I'm a father now. My kids are 23 and 20. I spent 20 Father's Days elsewhere, because the U.S. Open always ends that Sunday. My daughter played soccer on Sundays in the fall. I saw her play exactly once, the Sunday after 9/11, when the NFL canceled its games. Her birthday is Oct. 17. I missed the first eight, covering the baseball postseason. I am not the father my father was. Thankfully, I haven't had to be. My kids have never needed a ride in a dark bus to explain things.
In November 1966, my mother took her own life. We cried, we grieved, we laid her to rest. After a while, we got on the bus. Life doesn't wait for you to live it. The bus was always on time.
"Your mom's happy now,'' is what I recall my dad saying to me, and that was good enough.
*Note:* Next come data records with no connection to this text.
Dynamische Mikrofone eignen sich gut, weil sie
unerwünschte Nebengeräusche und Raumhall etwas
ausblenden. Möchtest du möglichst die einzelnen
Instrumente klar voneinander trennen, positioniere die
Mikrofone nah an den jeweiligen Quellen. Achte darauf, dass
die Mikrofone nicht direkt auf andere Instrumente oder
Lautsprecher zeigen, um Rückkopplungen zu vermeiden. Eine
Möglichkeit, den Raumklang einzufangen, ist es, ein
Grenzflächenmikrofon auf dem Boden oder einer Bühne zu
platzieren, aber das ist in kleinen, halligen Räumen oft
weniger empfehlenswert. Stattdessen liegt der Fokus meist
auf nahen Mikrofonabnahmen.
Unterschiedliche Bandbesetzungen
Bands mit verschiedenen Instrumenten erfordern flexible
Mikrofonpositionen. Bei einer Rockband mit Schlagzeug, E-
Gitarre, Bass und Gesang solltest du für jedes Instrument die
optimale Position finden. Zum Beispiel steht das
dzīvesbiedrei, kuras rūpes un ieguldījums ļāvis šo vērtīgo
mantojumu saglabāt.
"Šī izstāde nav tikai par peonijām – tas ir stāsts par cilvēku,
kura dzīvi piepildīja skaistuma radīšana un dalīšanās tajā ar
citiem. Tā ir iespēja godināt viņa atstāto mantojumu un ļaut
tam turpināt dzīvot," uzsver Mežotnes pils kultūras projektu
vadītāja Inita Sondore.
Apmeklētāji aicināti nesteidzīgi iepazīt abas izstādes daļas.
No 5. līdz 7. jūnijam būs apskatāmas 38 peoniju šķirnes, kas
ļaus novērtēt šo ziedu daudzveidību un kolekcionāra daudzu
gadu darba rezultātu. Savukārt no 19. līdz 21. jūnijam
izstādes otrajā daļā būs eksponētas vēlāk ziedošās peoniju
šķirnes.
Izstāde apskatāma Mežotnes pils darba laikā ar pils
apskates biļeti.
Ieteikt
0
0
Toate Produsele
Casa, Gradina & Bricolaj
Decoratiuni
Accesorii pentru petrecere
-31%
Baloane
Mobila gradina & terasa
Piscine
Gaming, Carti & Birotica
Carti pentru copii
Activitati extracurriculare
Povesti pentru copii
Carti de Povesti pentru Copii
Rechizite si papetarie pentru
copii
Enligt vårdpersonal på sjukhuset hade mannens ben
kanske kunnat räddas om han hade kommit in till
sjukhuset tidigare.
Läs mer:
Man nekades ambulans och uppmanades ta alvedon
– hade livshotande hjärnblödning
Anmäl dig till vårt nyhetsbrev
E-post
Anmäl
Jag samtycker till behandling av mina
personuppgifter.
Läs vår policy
He remarried two years later and got the happiness he deserved. We don't talk much about the bus rides now. Every so often, an old Bullet will make the news. Gus "Honeycomb'' Johnson died of cancer several years ago. We talked about that.
"First guy I ever saw shatter a backboard,'' I said.
"Yes,'' my dad said.
"Remember the bus rides, Dad?''
"That was a long time ago,'' he said.
He remembered, though. Fathers playing catch with sons. Explaining the world to an 8-year-old, on a bus, one ride at a time.
Paul Daugherty is a columnist for The Cincinnati Enquirer.